Bryn Cunningham
- Born: Bryn Cunningham 30 March 1978 (age 48) Bangor, Northern Ireland
- Height: 1.83 m (6 ft 0 in)
- Weight: 90 kg (14 st)
- School: Bangor Grammar School
- University: Trinity College Dublin

Rugby union career
- Position: Fullback

Amateur team(s)
- Years: Team / Apps / (Points)
- TCD
- –: Bective Rangers
- –: Dungannon

Senior career
- Years: Team / Apps / (Points)
- 1997-2010: Ulster / 150 / (113)
- Correct as of 6 September 2009

International career
- Years: Team / Apps / (Points)
- 2003–06: Ireland A / 5 / (0)

= Bryn Cunningham =

Northern Irish rugby union player

Bryn Cunningham (born 30 March 1978) is an Irish rugby union administrator and former player.
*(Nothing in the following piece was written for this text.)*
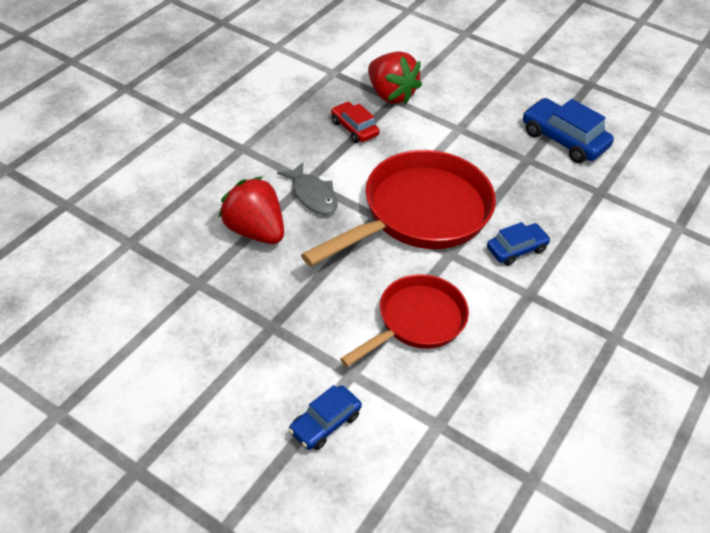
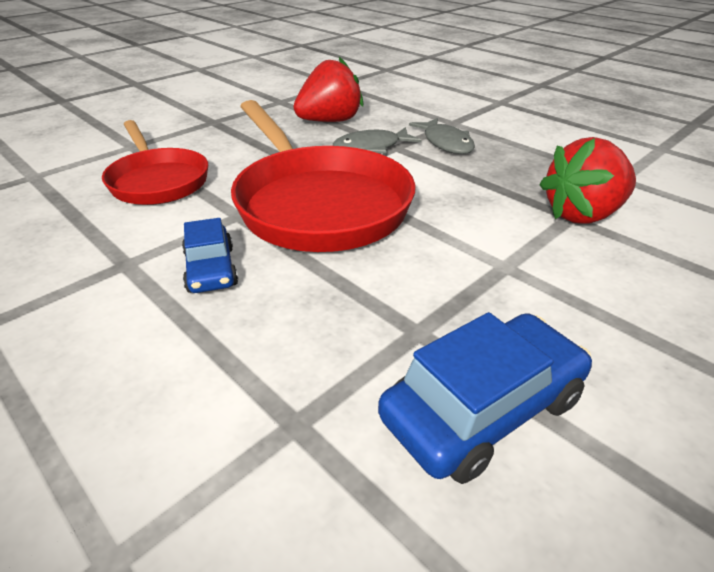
camera: 105 degrees right, 10 degrees down
blue car [289,385,362,450] -> none
red car [331,102,380,143] -> none
none -> grey fish [409,118,475,154]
He played fullback for Ulster, making 150 appearances between 1997 and 2010, and was the team's Player of the Year in 2002–2003. Since 2014 he has been responsible for player recruitment at Ulster, initially as Team Manager, later as Operations Director.

Cunningham grew up in Bangor, County Down, where he played soccer, golf, cricket, squash and hockey, and aspired to be a professional tennis player. He played rugby at Bangor Grammar School, and represented Ireland at schools level on an unbeaten tour of Australia in 1996. His rugby career continued at Trinity College Dublin, where he studied economics, and Dublin club Bective Rangers.
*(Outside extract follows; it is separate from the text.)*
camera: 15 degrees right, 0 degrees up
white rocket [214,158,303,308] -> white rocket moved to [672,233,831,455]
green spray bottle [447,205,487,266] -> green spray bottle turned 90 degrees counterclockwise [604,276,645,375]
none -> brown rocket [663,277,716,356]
He made his debut for Ulster against Wasps in 1997, aged 19. Alongside his brother Jan, he was part of the team that won the 1998–99 Heineken Cup, and was an unused substitute in the final. He missed four months of college to be part of the campaign, later catching up from fellow-students' notes. He completed his studies, but failed to get a contract with Ulster and joined Dungannon RFC. After Dungannon won the All-Ireland League in 2001, he signed a full-time contract with Ulster. He was Ulster's Player of the Year in 2002–03. He was part of the team that won the 2003–04 Celtic Cup and the 2005–06 Celtic League. He retired after a series of injuries in October 2010 as the last remaining player from the 1999 Heineken Cup-winning team, having made 150 appearances for the province.

After retiring as a player, Cunningham worked as a players' agent, first with Cornerflag, then with Esportif International. and presented BBC Northern Ireland's rugby coverage. In 2014 he was appointed Ulster's Team Manager, responsible for player recruitment and contract negotiations. The following season, he was upgraded to Operations Director. He left his position of General Manager in October 2025, succeeded by Rory Best he has now been appointed as the new General Manager at Bath.